Can you reproduce word for word the part of the post about the horse Dandy starting at "And better yet !" and ending at "was great !"?

[Opening Selected text section]

And better yet !

Hopefully I should be starting some professional training (unfortunately not at all horse related) on Sept 12th, so Dandy will go from up to 4-5 sessions a week, to 3 at the most. This horse has shown me that he much prefers to be interacted with as often as possible (read, work breaks do not, I repeat, do NOT do him any good). So I kind of need to “wean” him from nearly daily visits, to 3 a week, at best. I started that by working him every other day, rather than 2 and 3 days in a row. Rode him the day before yesterday, left him alone one day, went to see him again this morning. And he was great !

Dandy24Aug16-01Now are the dog days of summer. The stalled horses are turned out at night, and sheltered in the cool(er, all being relative) barn during the day. Dandy is kept in a large shed/paddock combination with access to 2 different pieces of pasture. In other words, he manages his time as he wants. I strongly suspect that he goes down the pastures and grazes at night, and comes back up to his shed and sleep around dawn, and dozes through the hot day. So when I show up to halter him around 9:00am, I pretty much wake him up in the middle of his “night”.

[Closing Selected text section]
[Opening Information supplied section]

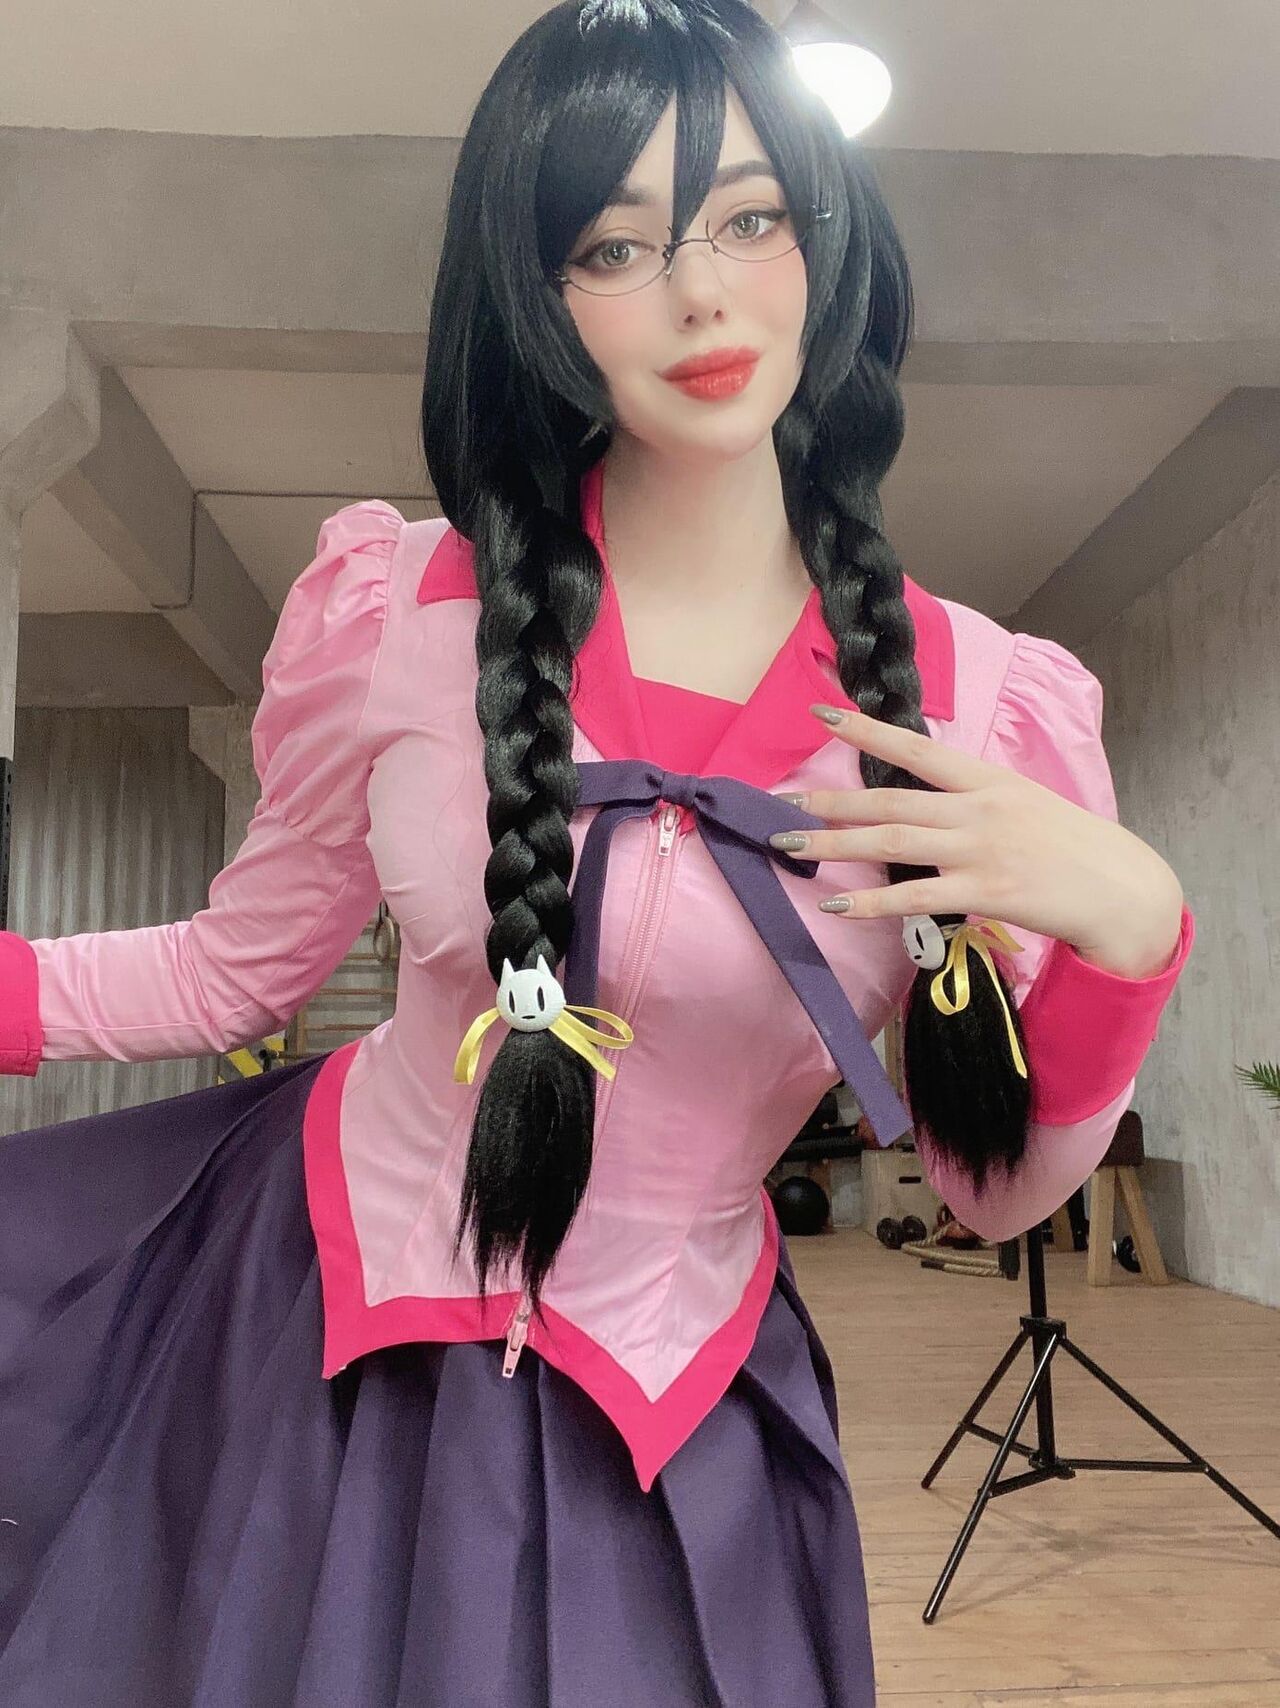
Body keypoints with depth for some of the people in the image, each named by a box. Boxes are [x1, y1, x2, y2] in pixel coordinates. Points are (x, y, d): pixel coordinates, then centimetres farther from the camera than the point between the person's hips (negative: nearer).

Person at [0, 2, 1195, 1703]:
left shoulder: (986, 700, -13)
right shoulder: (400, 610, -14)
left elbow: (995, 1188, -6)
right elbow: (230, 970, 0)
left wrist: (1124, 931, -23)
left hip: (667, 1401, 1)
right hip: (303, 1285, 1)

[Closing Information supplied section]

- Result of this exercise -
And better yet !

Hopefully I should be starting some professional training (unfortunately not at all horse related) on Sept 12th, so Dandy will go from up to 4-5 sessions a week, to 3 at the most. This horse has shown me that he much prefers to be interacted with as often as possible (read, work breaks do not, I repeat, do NOT do him any good). So I kind of need to “wean” him from nearly daily visits, to 3 a week, at best. I started that by working him every other day, rather than 2 and 3 days in a row. Rode him the day before yesterday, left him alone one day, went to see him again this morning. And he was great !